There were many cultural factors, too. Faith and family motivated patients to follow through with medication regimens. Ineffective communication between doctors and patients, sometimes because of language barriers, presented a barrier. Other themes were costs of treatment, lack of insurance coverage and transportation issues.
The results are informing a larger pilot study that’s using a mobile-based application as an interventional tool for breast cancer survivors. The app, called Mi Guía or My Guide, is linguistically and culturally tailored to serve Hispanic women completing active treatment for breast cancer by improving symptoms and quality of life. Research teams are about halfway done with the feasibility trial of the electronic tool. An improved version and larger test run will follow.
Contributions on all fronts have been helpful for the app’s advancement.
“I think that team science is always important,” said Joanna Buscemi, an adjunct faculty member with the UIC Institute for Health Research and Policy.
As a clinical psychologist, she hopes to help women participating in the pilot project use the app regularly.

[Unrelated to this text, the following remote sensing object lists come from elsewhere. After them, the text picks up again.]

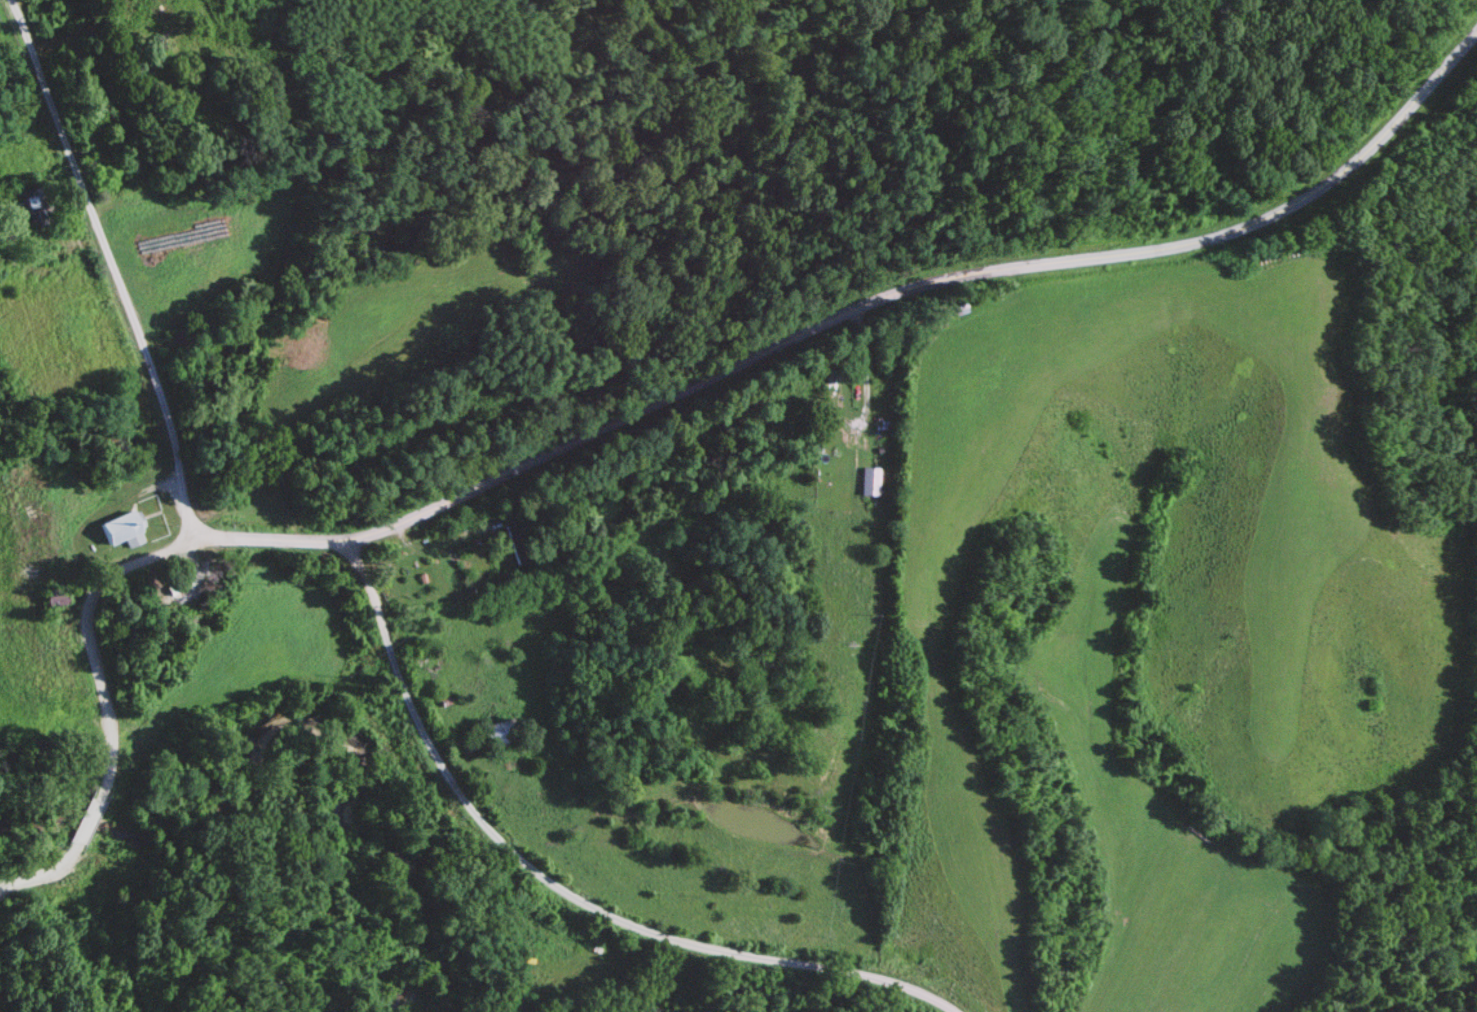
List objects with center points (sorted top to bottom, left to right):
building: (166, 35)
building: (37, 206)
road: (110, 262)
road: (853, 310)
building: (125, 531)
building: (518, 544)
building: (185, 592)
road: (102, 704)
building: (501, 734)
road: (559, 887)

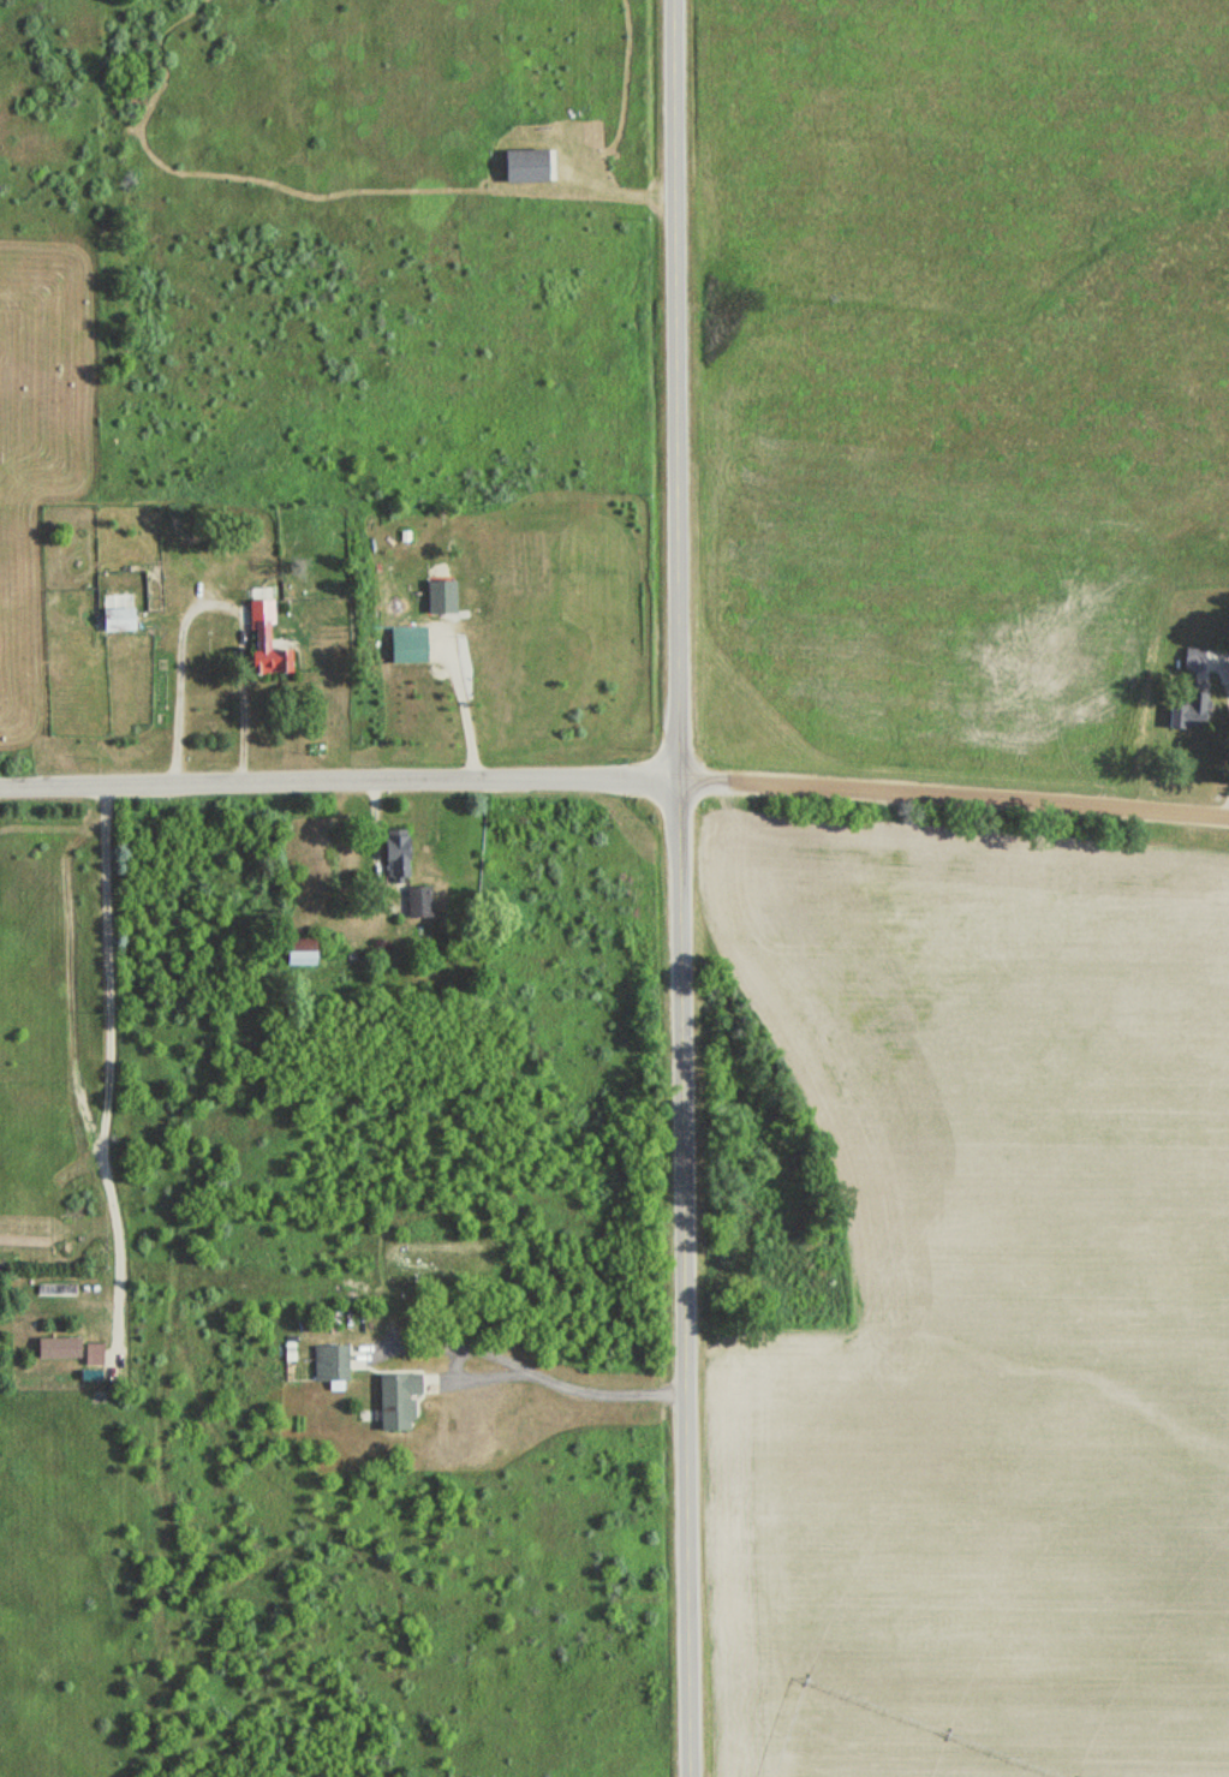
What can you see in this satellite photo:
building: (531, 163)
road: (676, 391)
building: (438, 598)
building: (114, 621)
building: (263, 644)
building: (1193, 660)
road: (458, 703)
building: (1193, 709)
road: (339, 783)
road: (954, 802)
building: (393, 858)
building: (417, 903)
building: (290, 959)
road: (110, 1066)
road: (684, 1280)
building: (57, 1349)
building: (331, 1365)
road: (557, 1379)
building: (396, 1402)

“I have the behavioral intervention or evidence-based intervention expertise,” she said, adding that students keep the lab running.
Collaborator Betina Yanez, an assistant professor from Northwestern University, has extensive experience working with Latina women, and associate professor Alejandra Perez-Tamayo, who is also participating in the project, is a board-certified surgeon at the University of Illinois Hospital and Health Sciences System.
“If we were not all working together, there would be a really important piece missing,” Yanez said.
Research was funded in part by the American Cancer Society and the Chicago Cancer Equity Collaborative.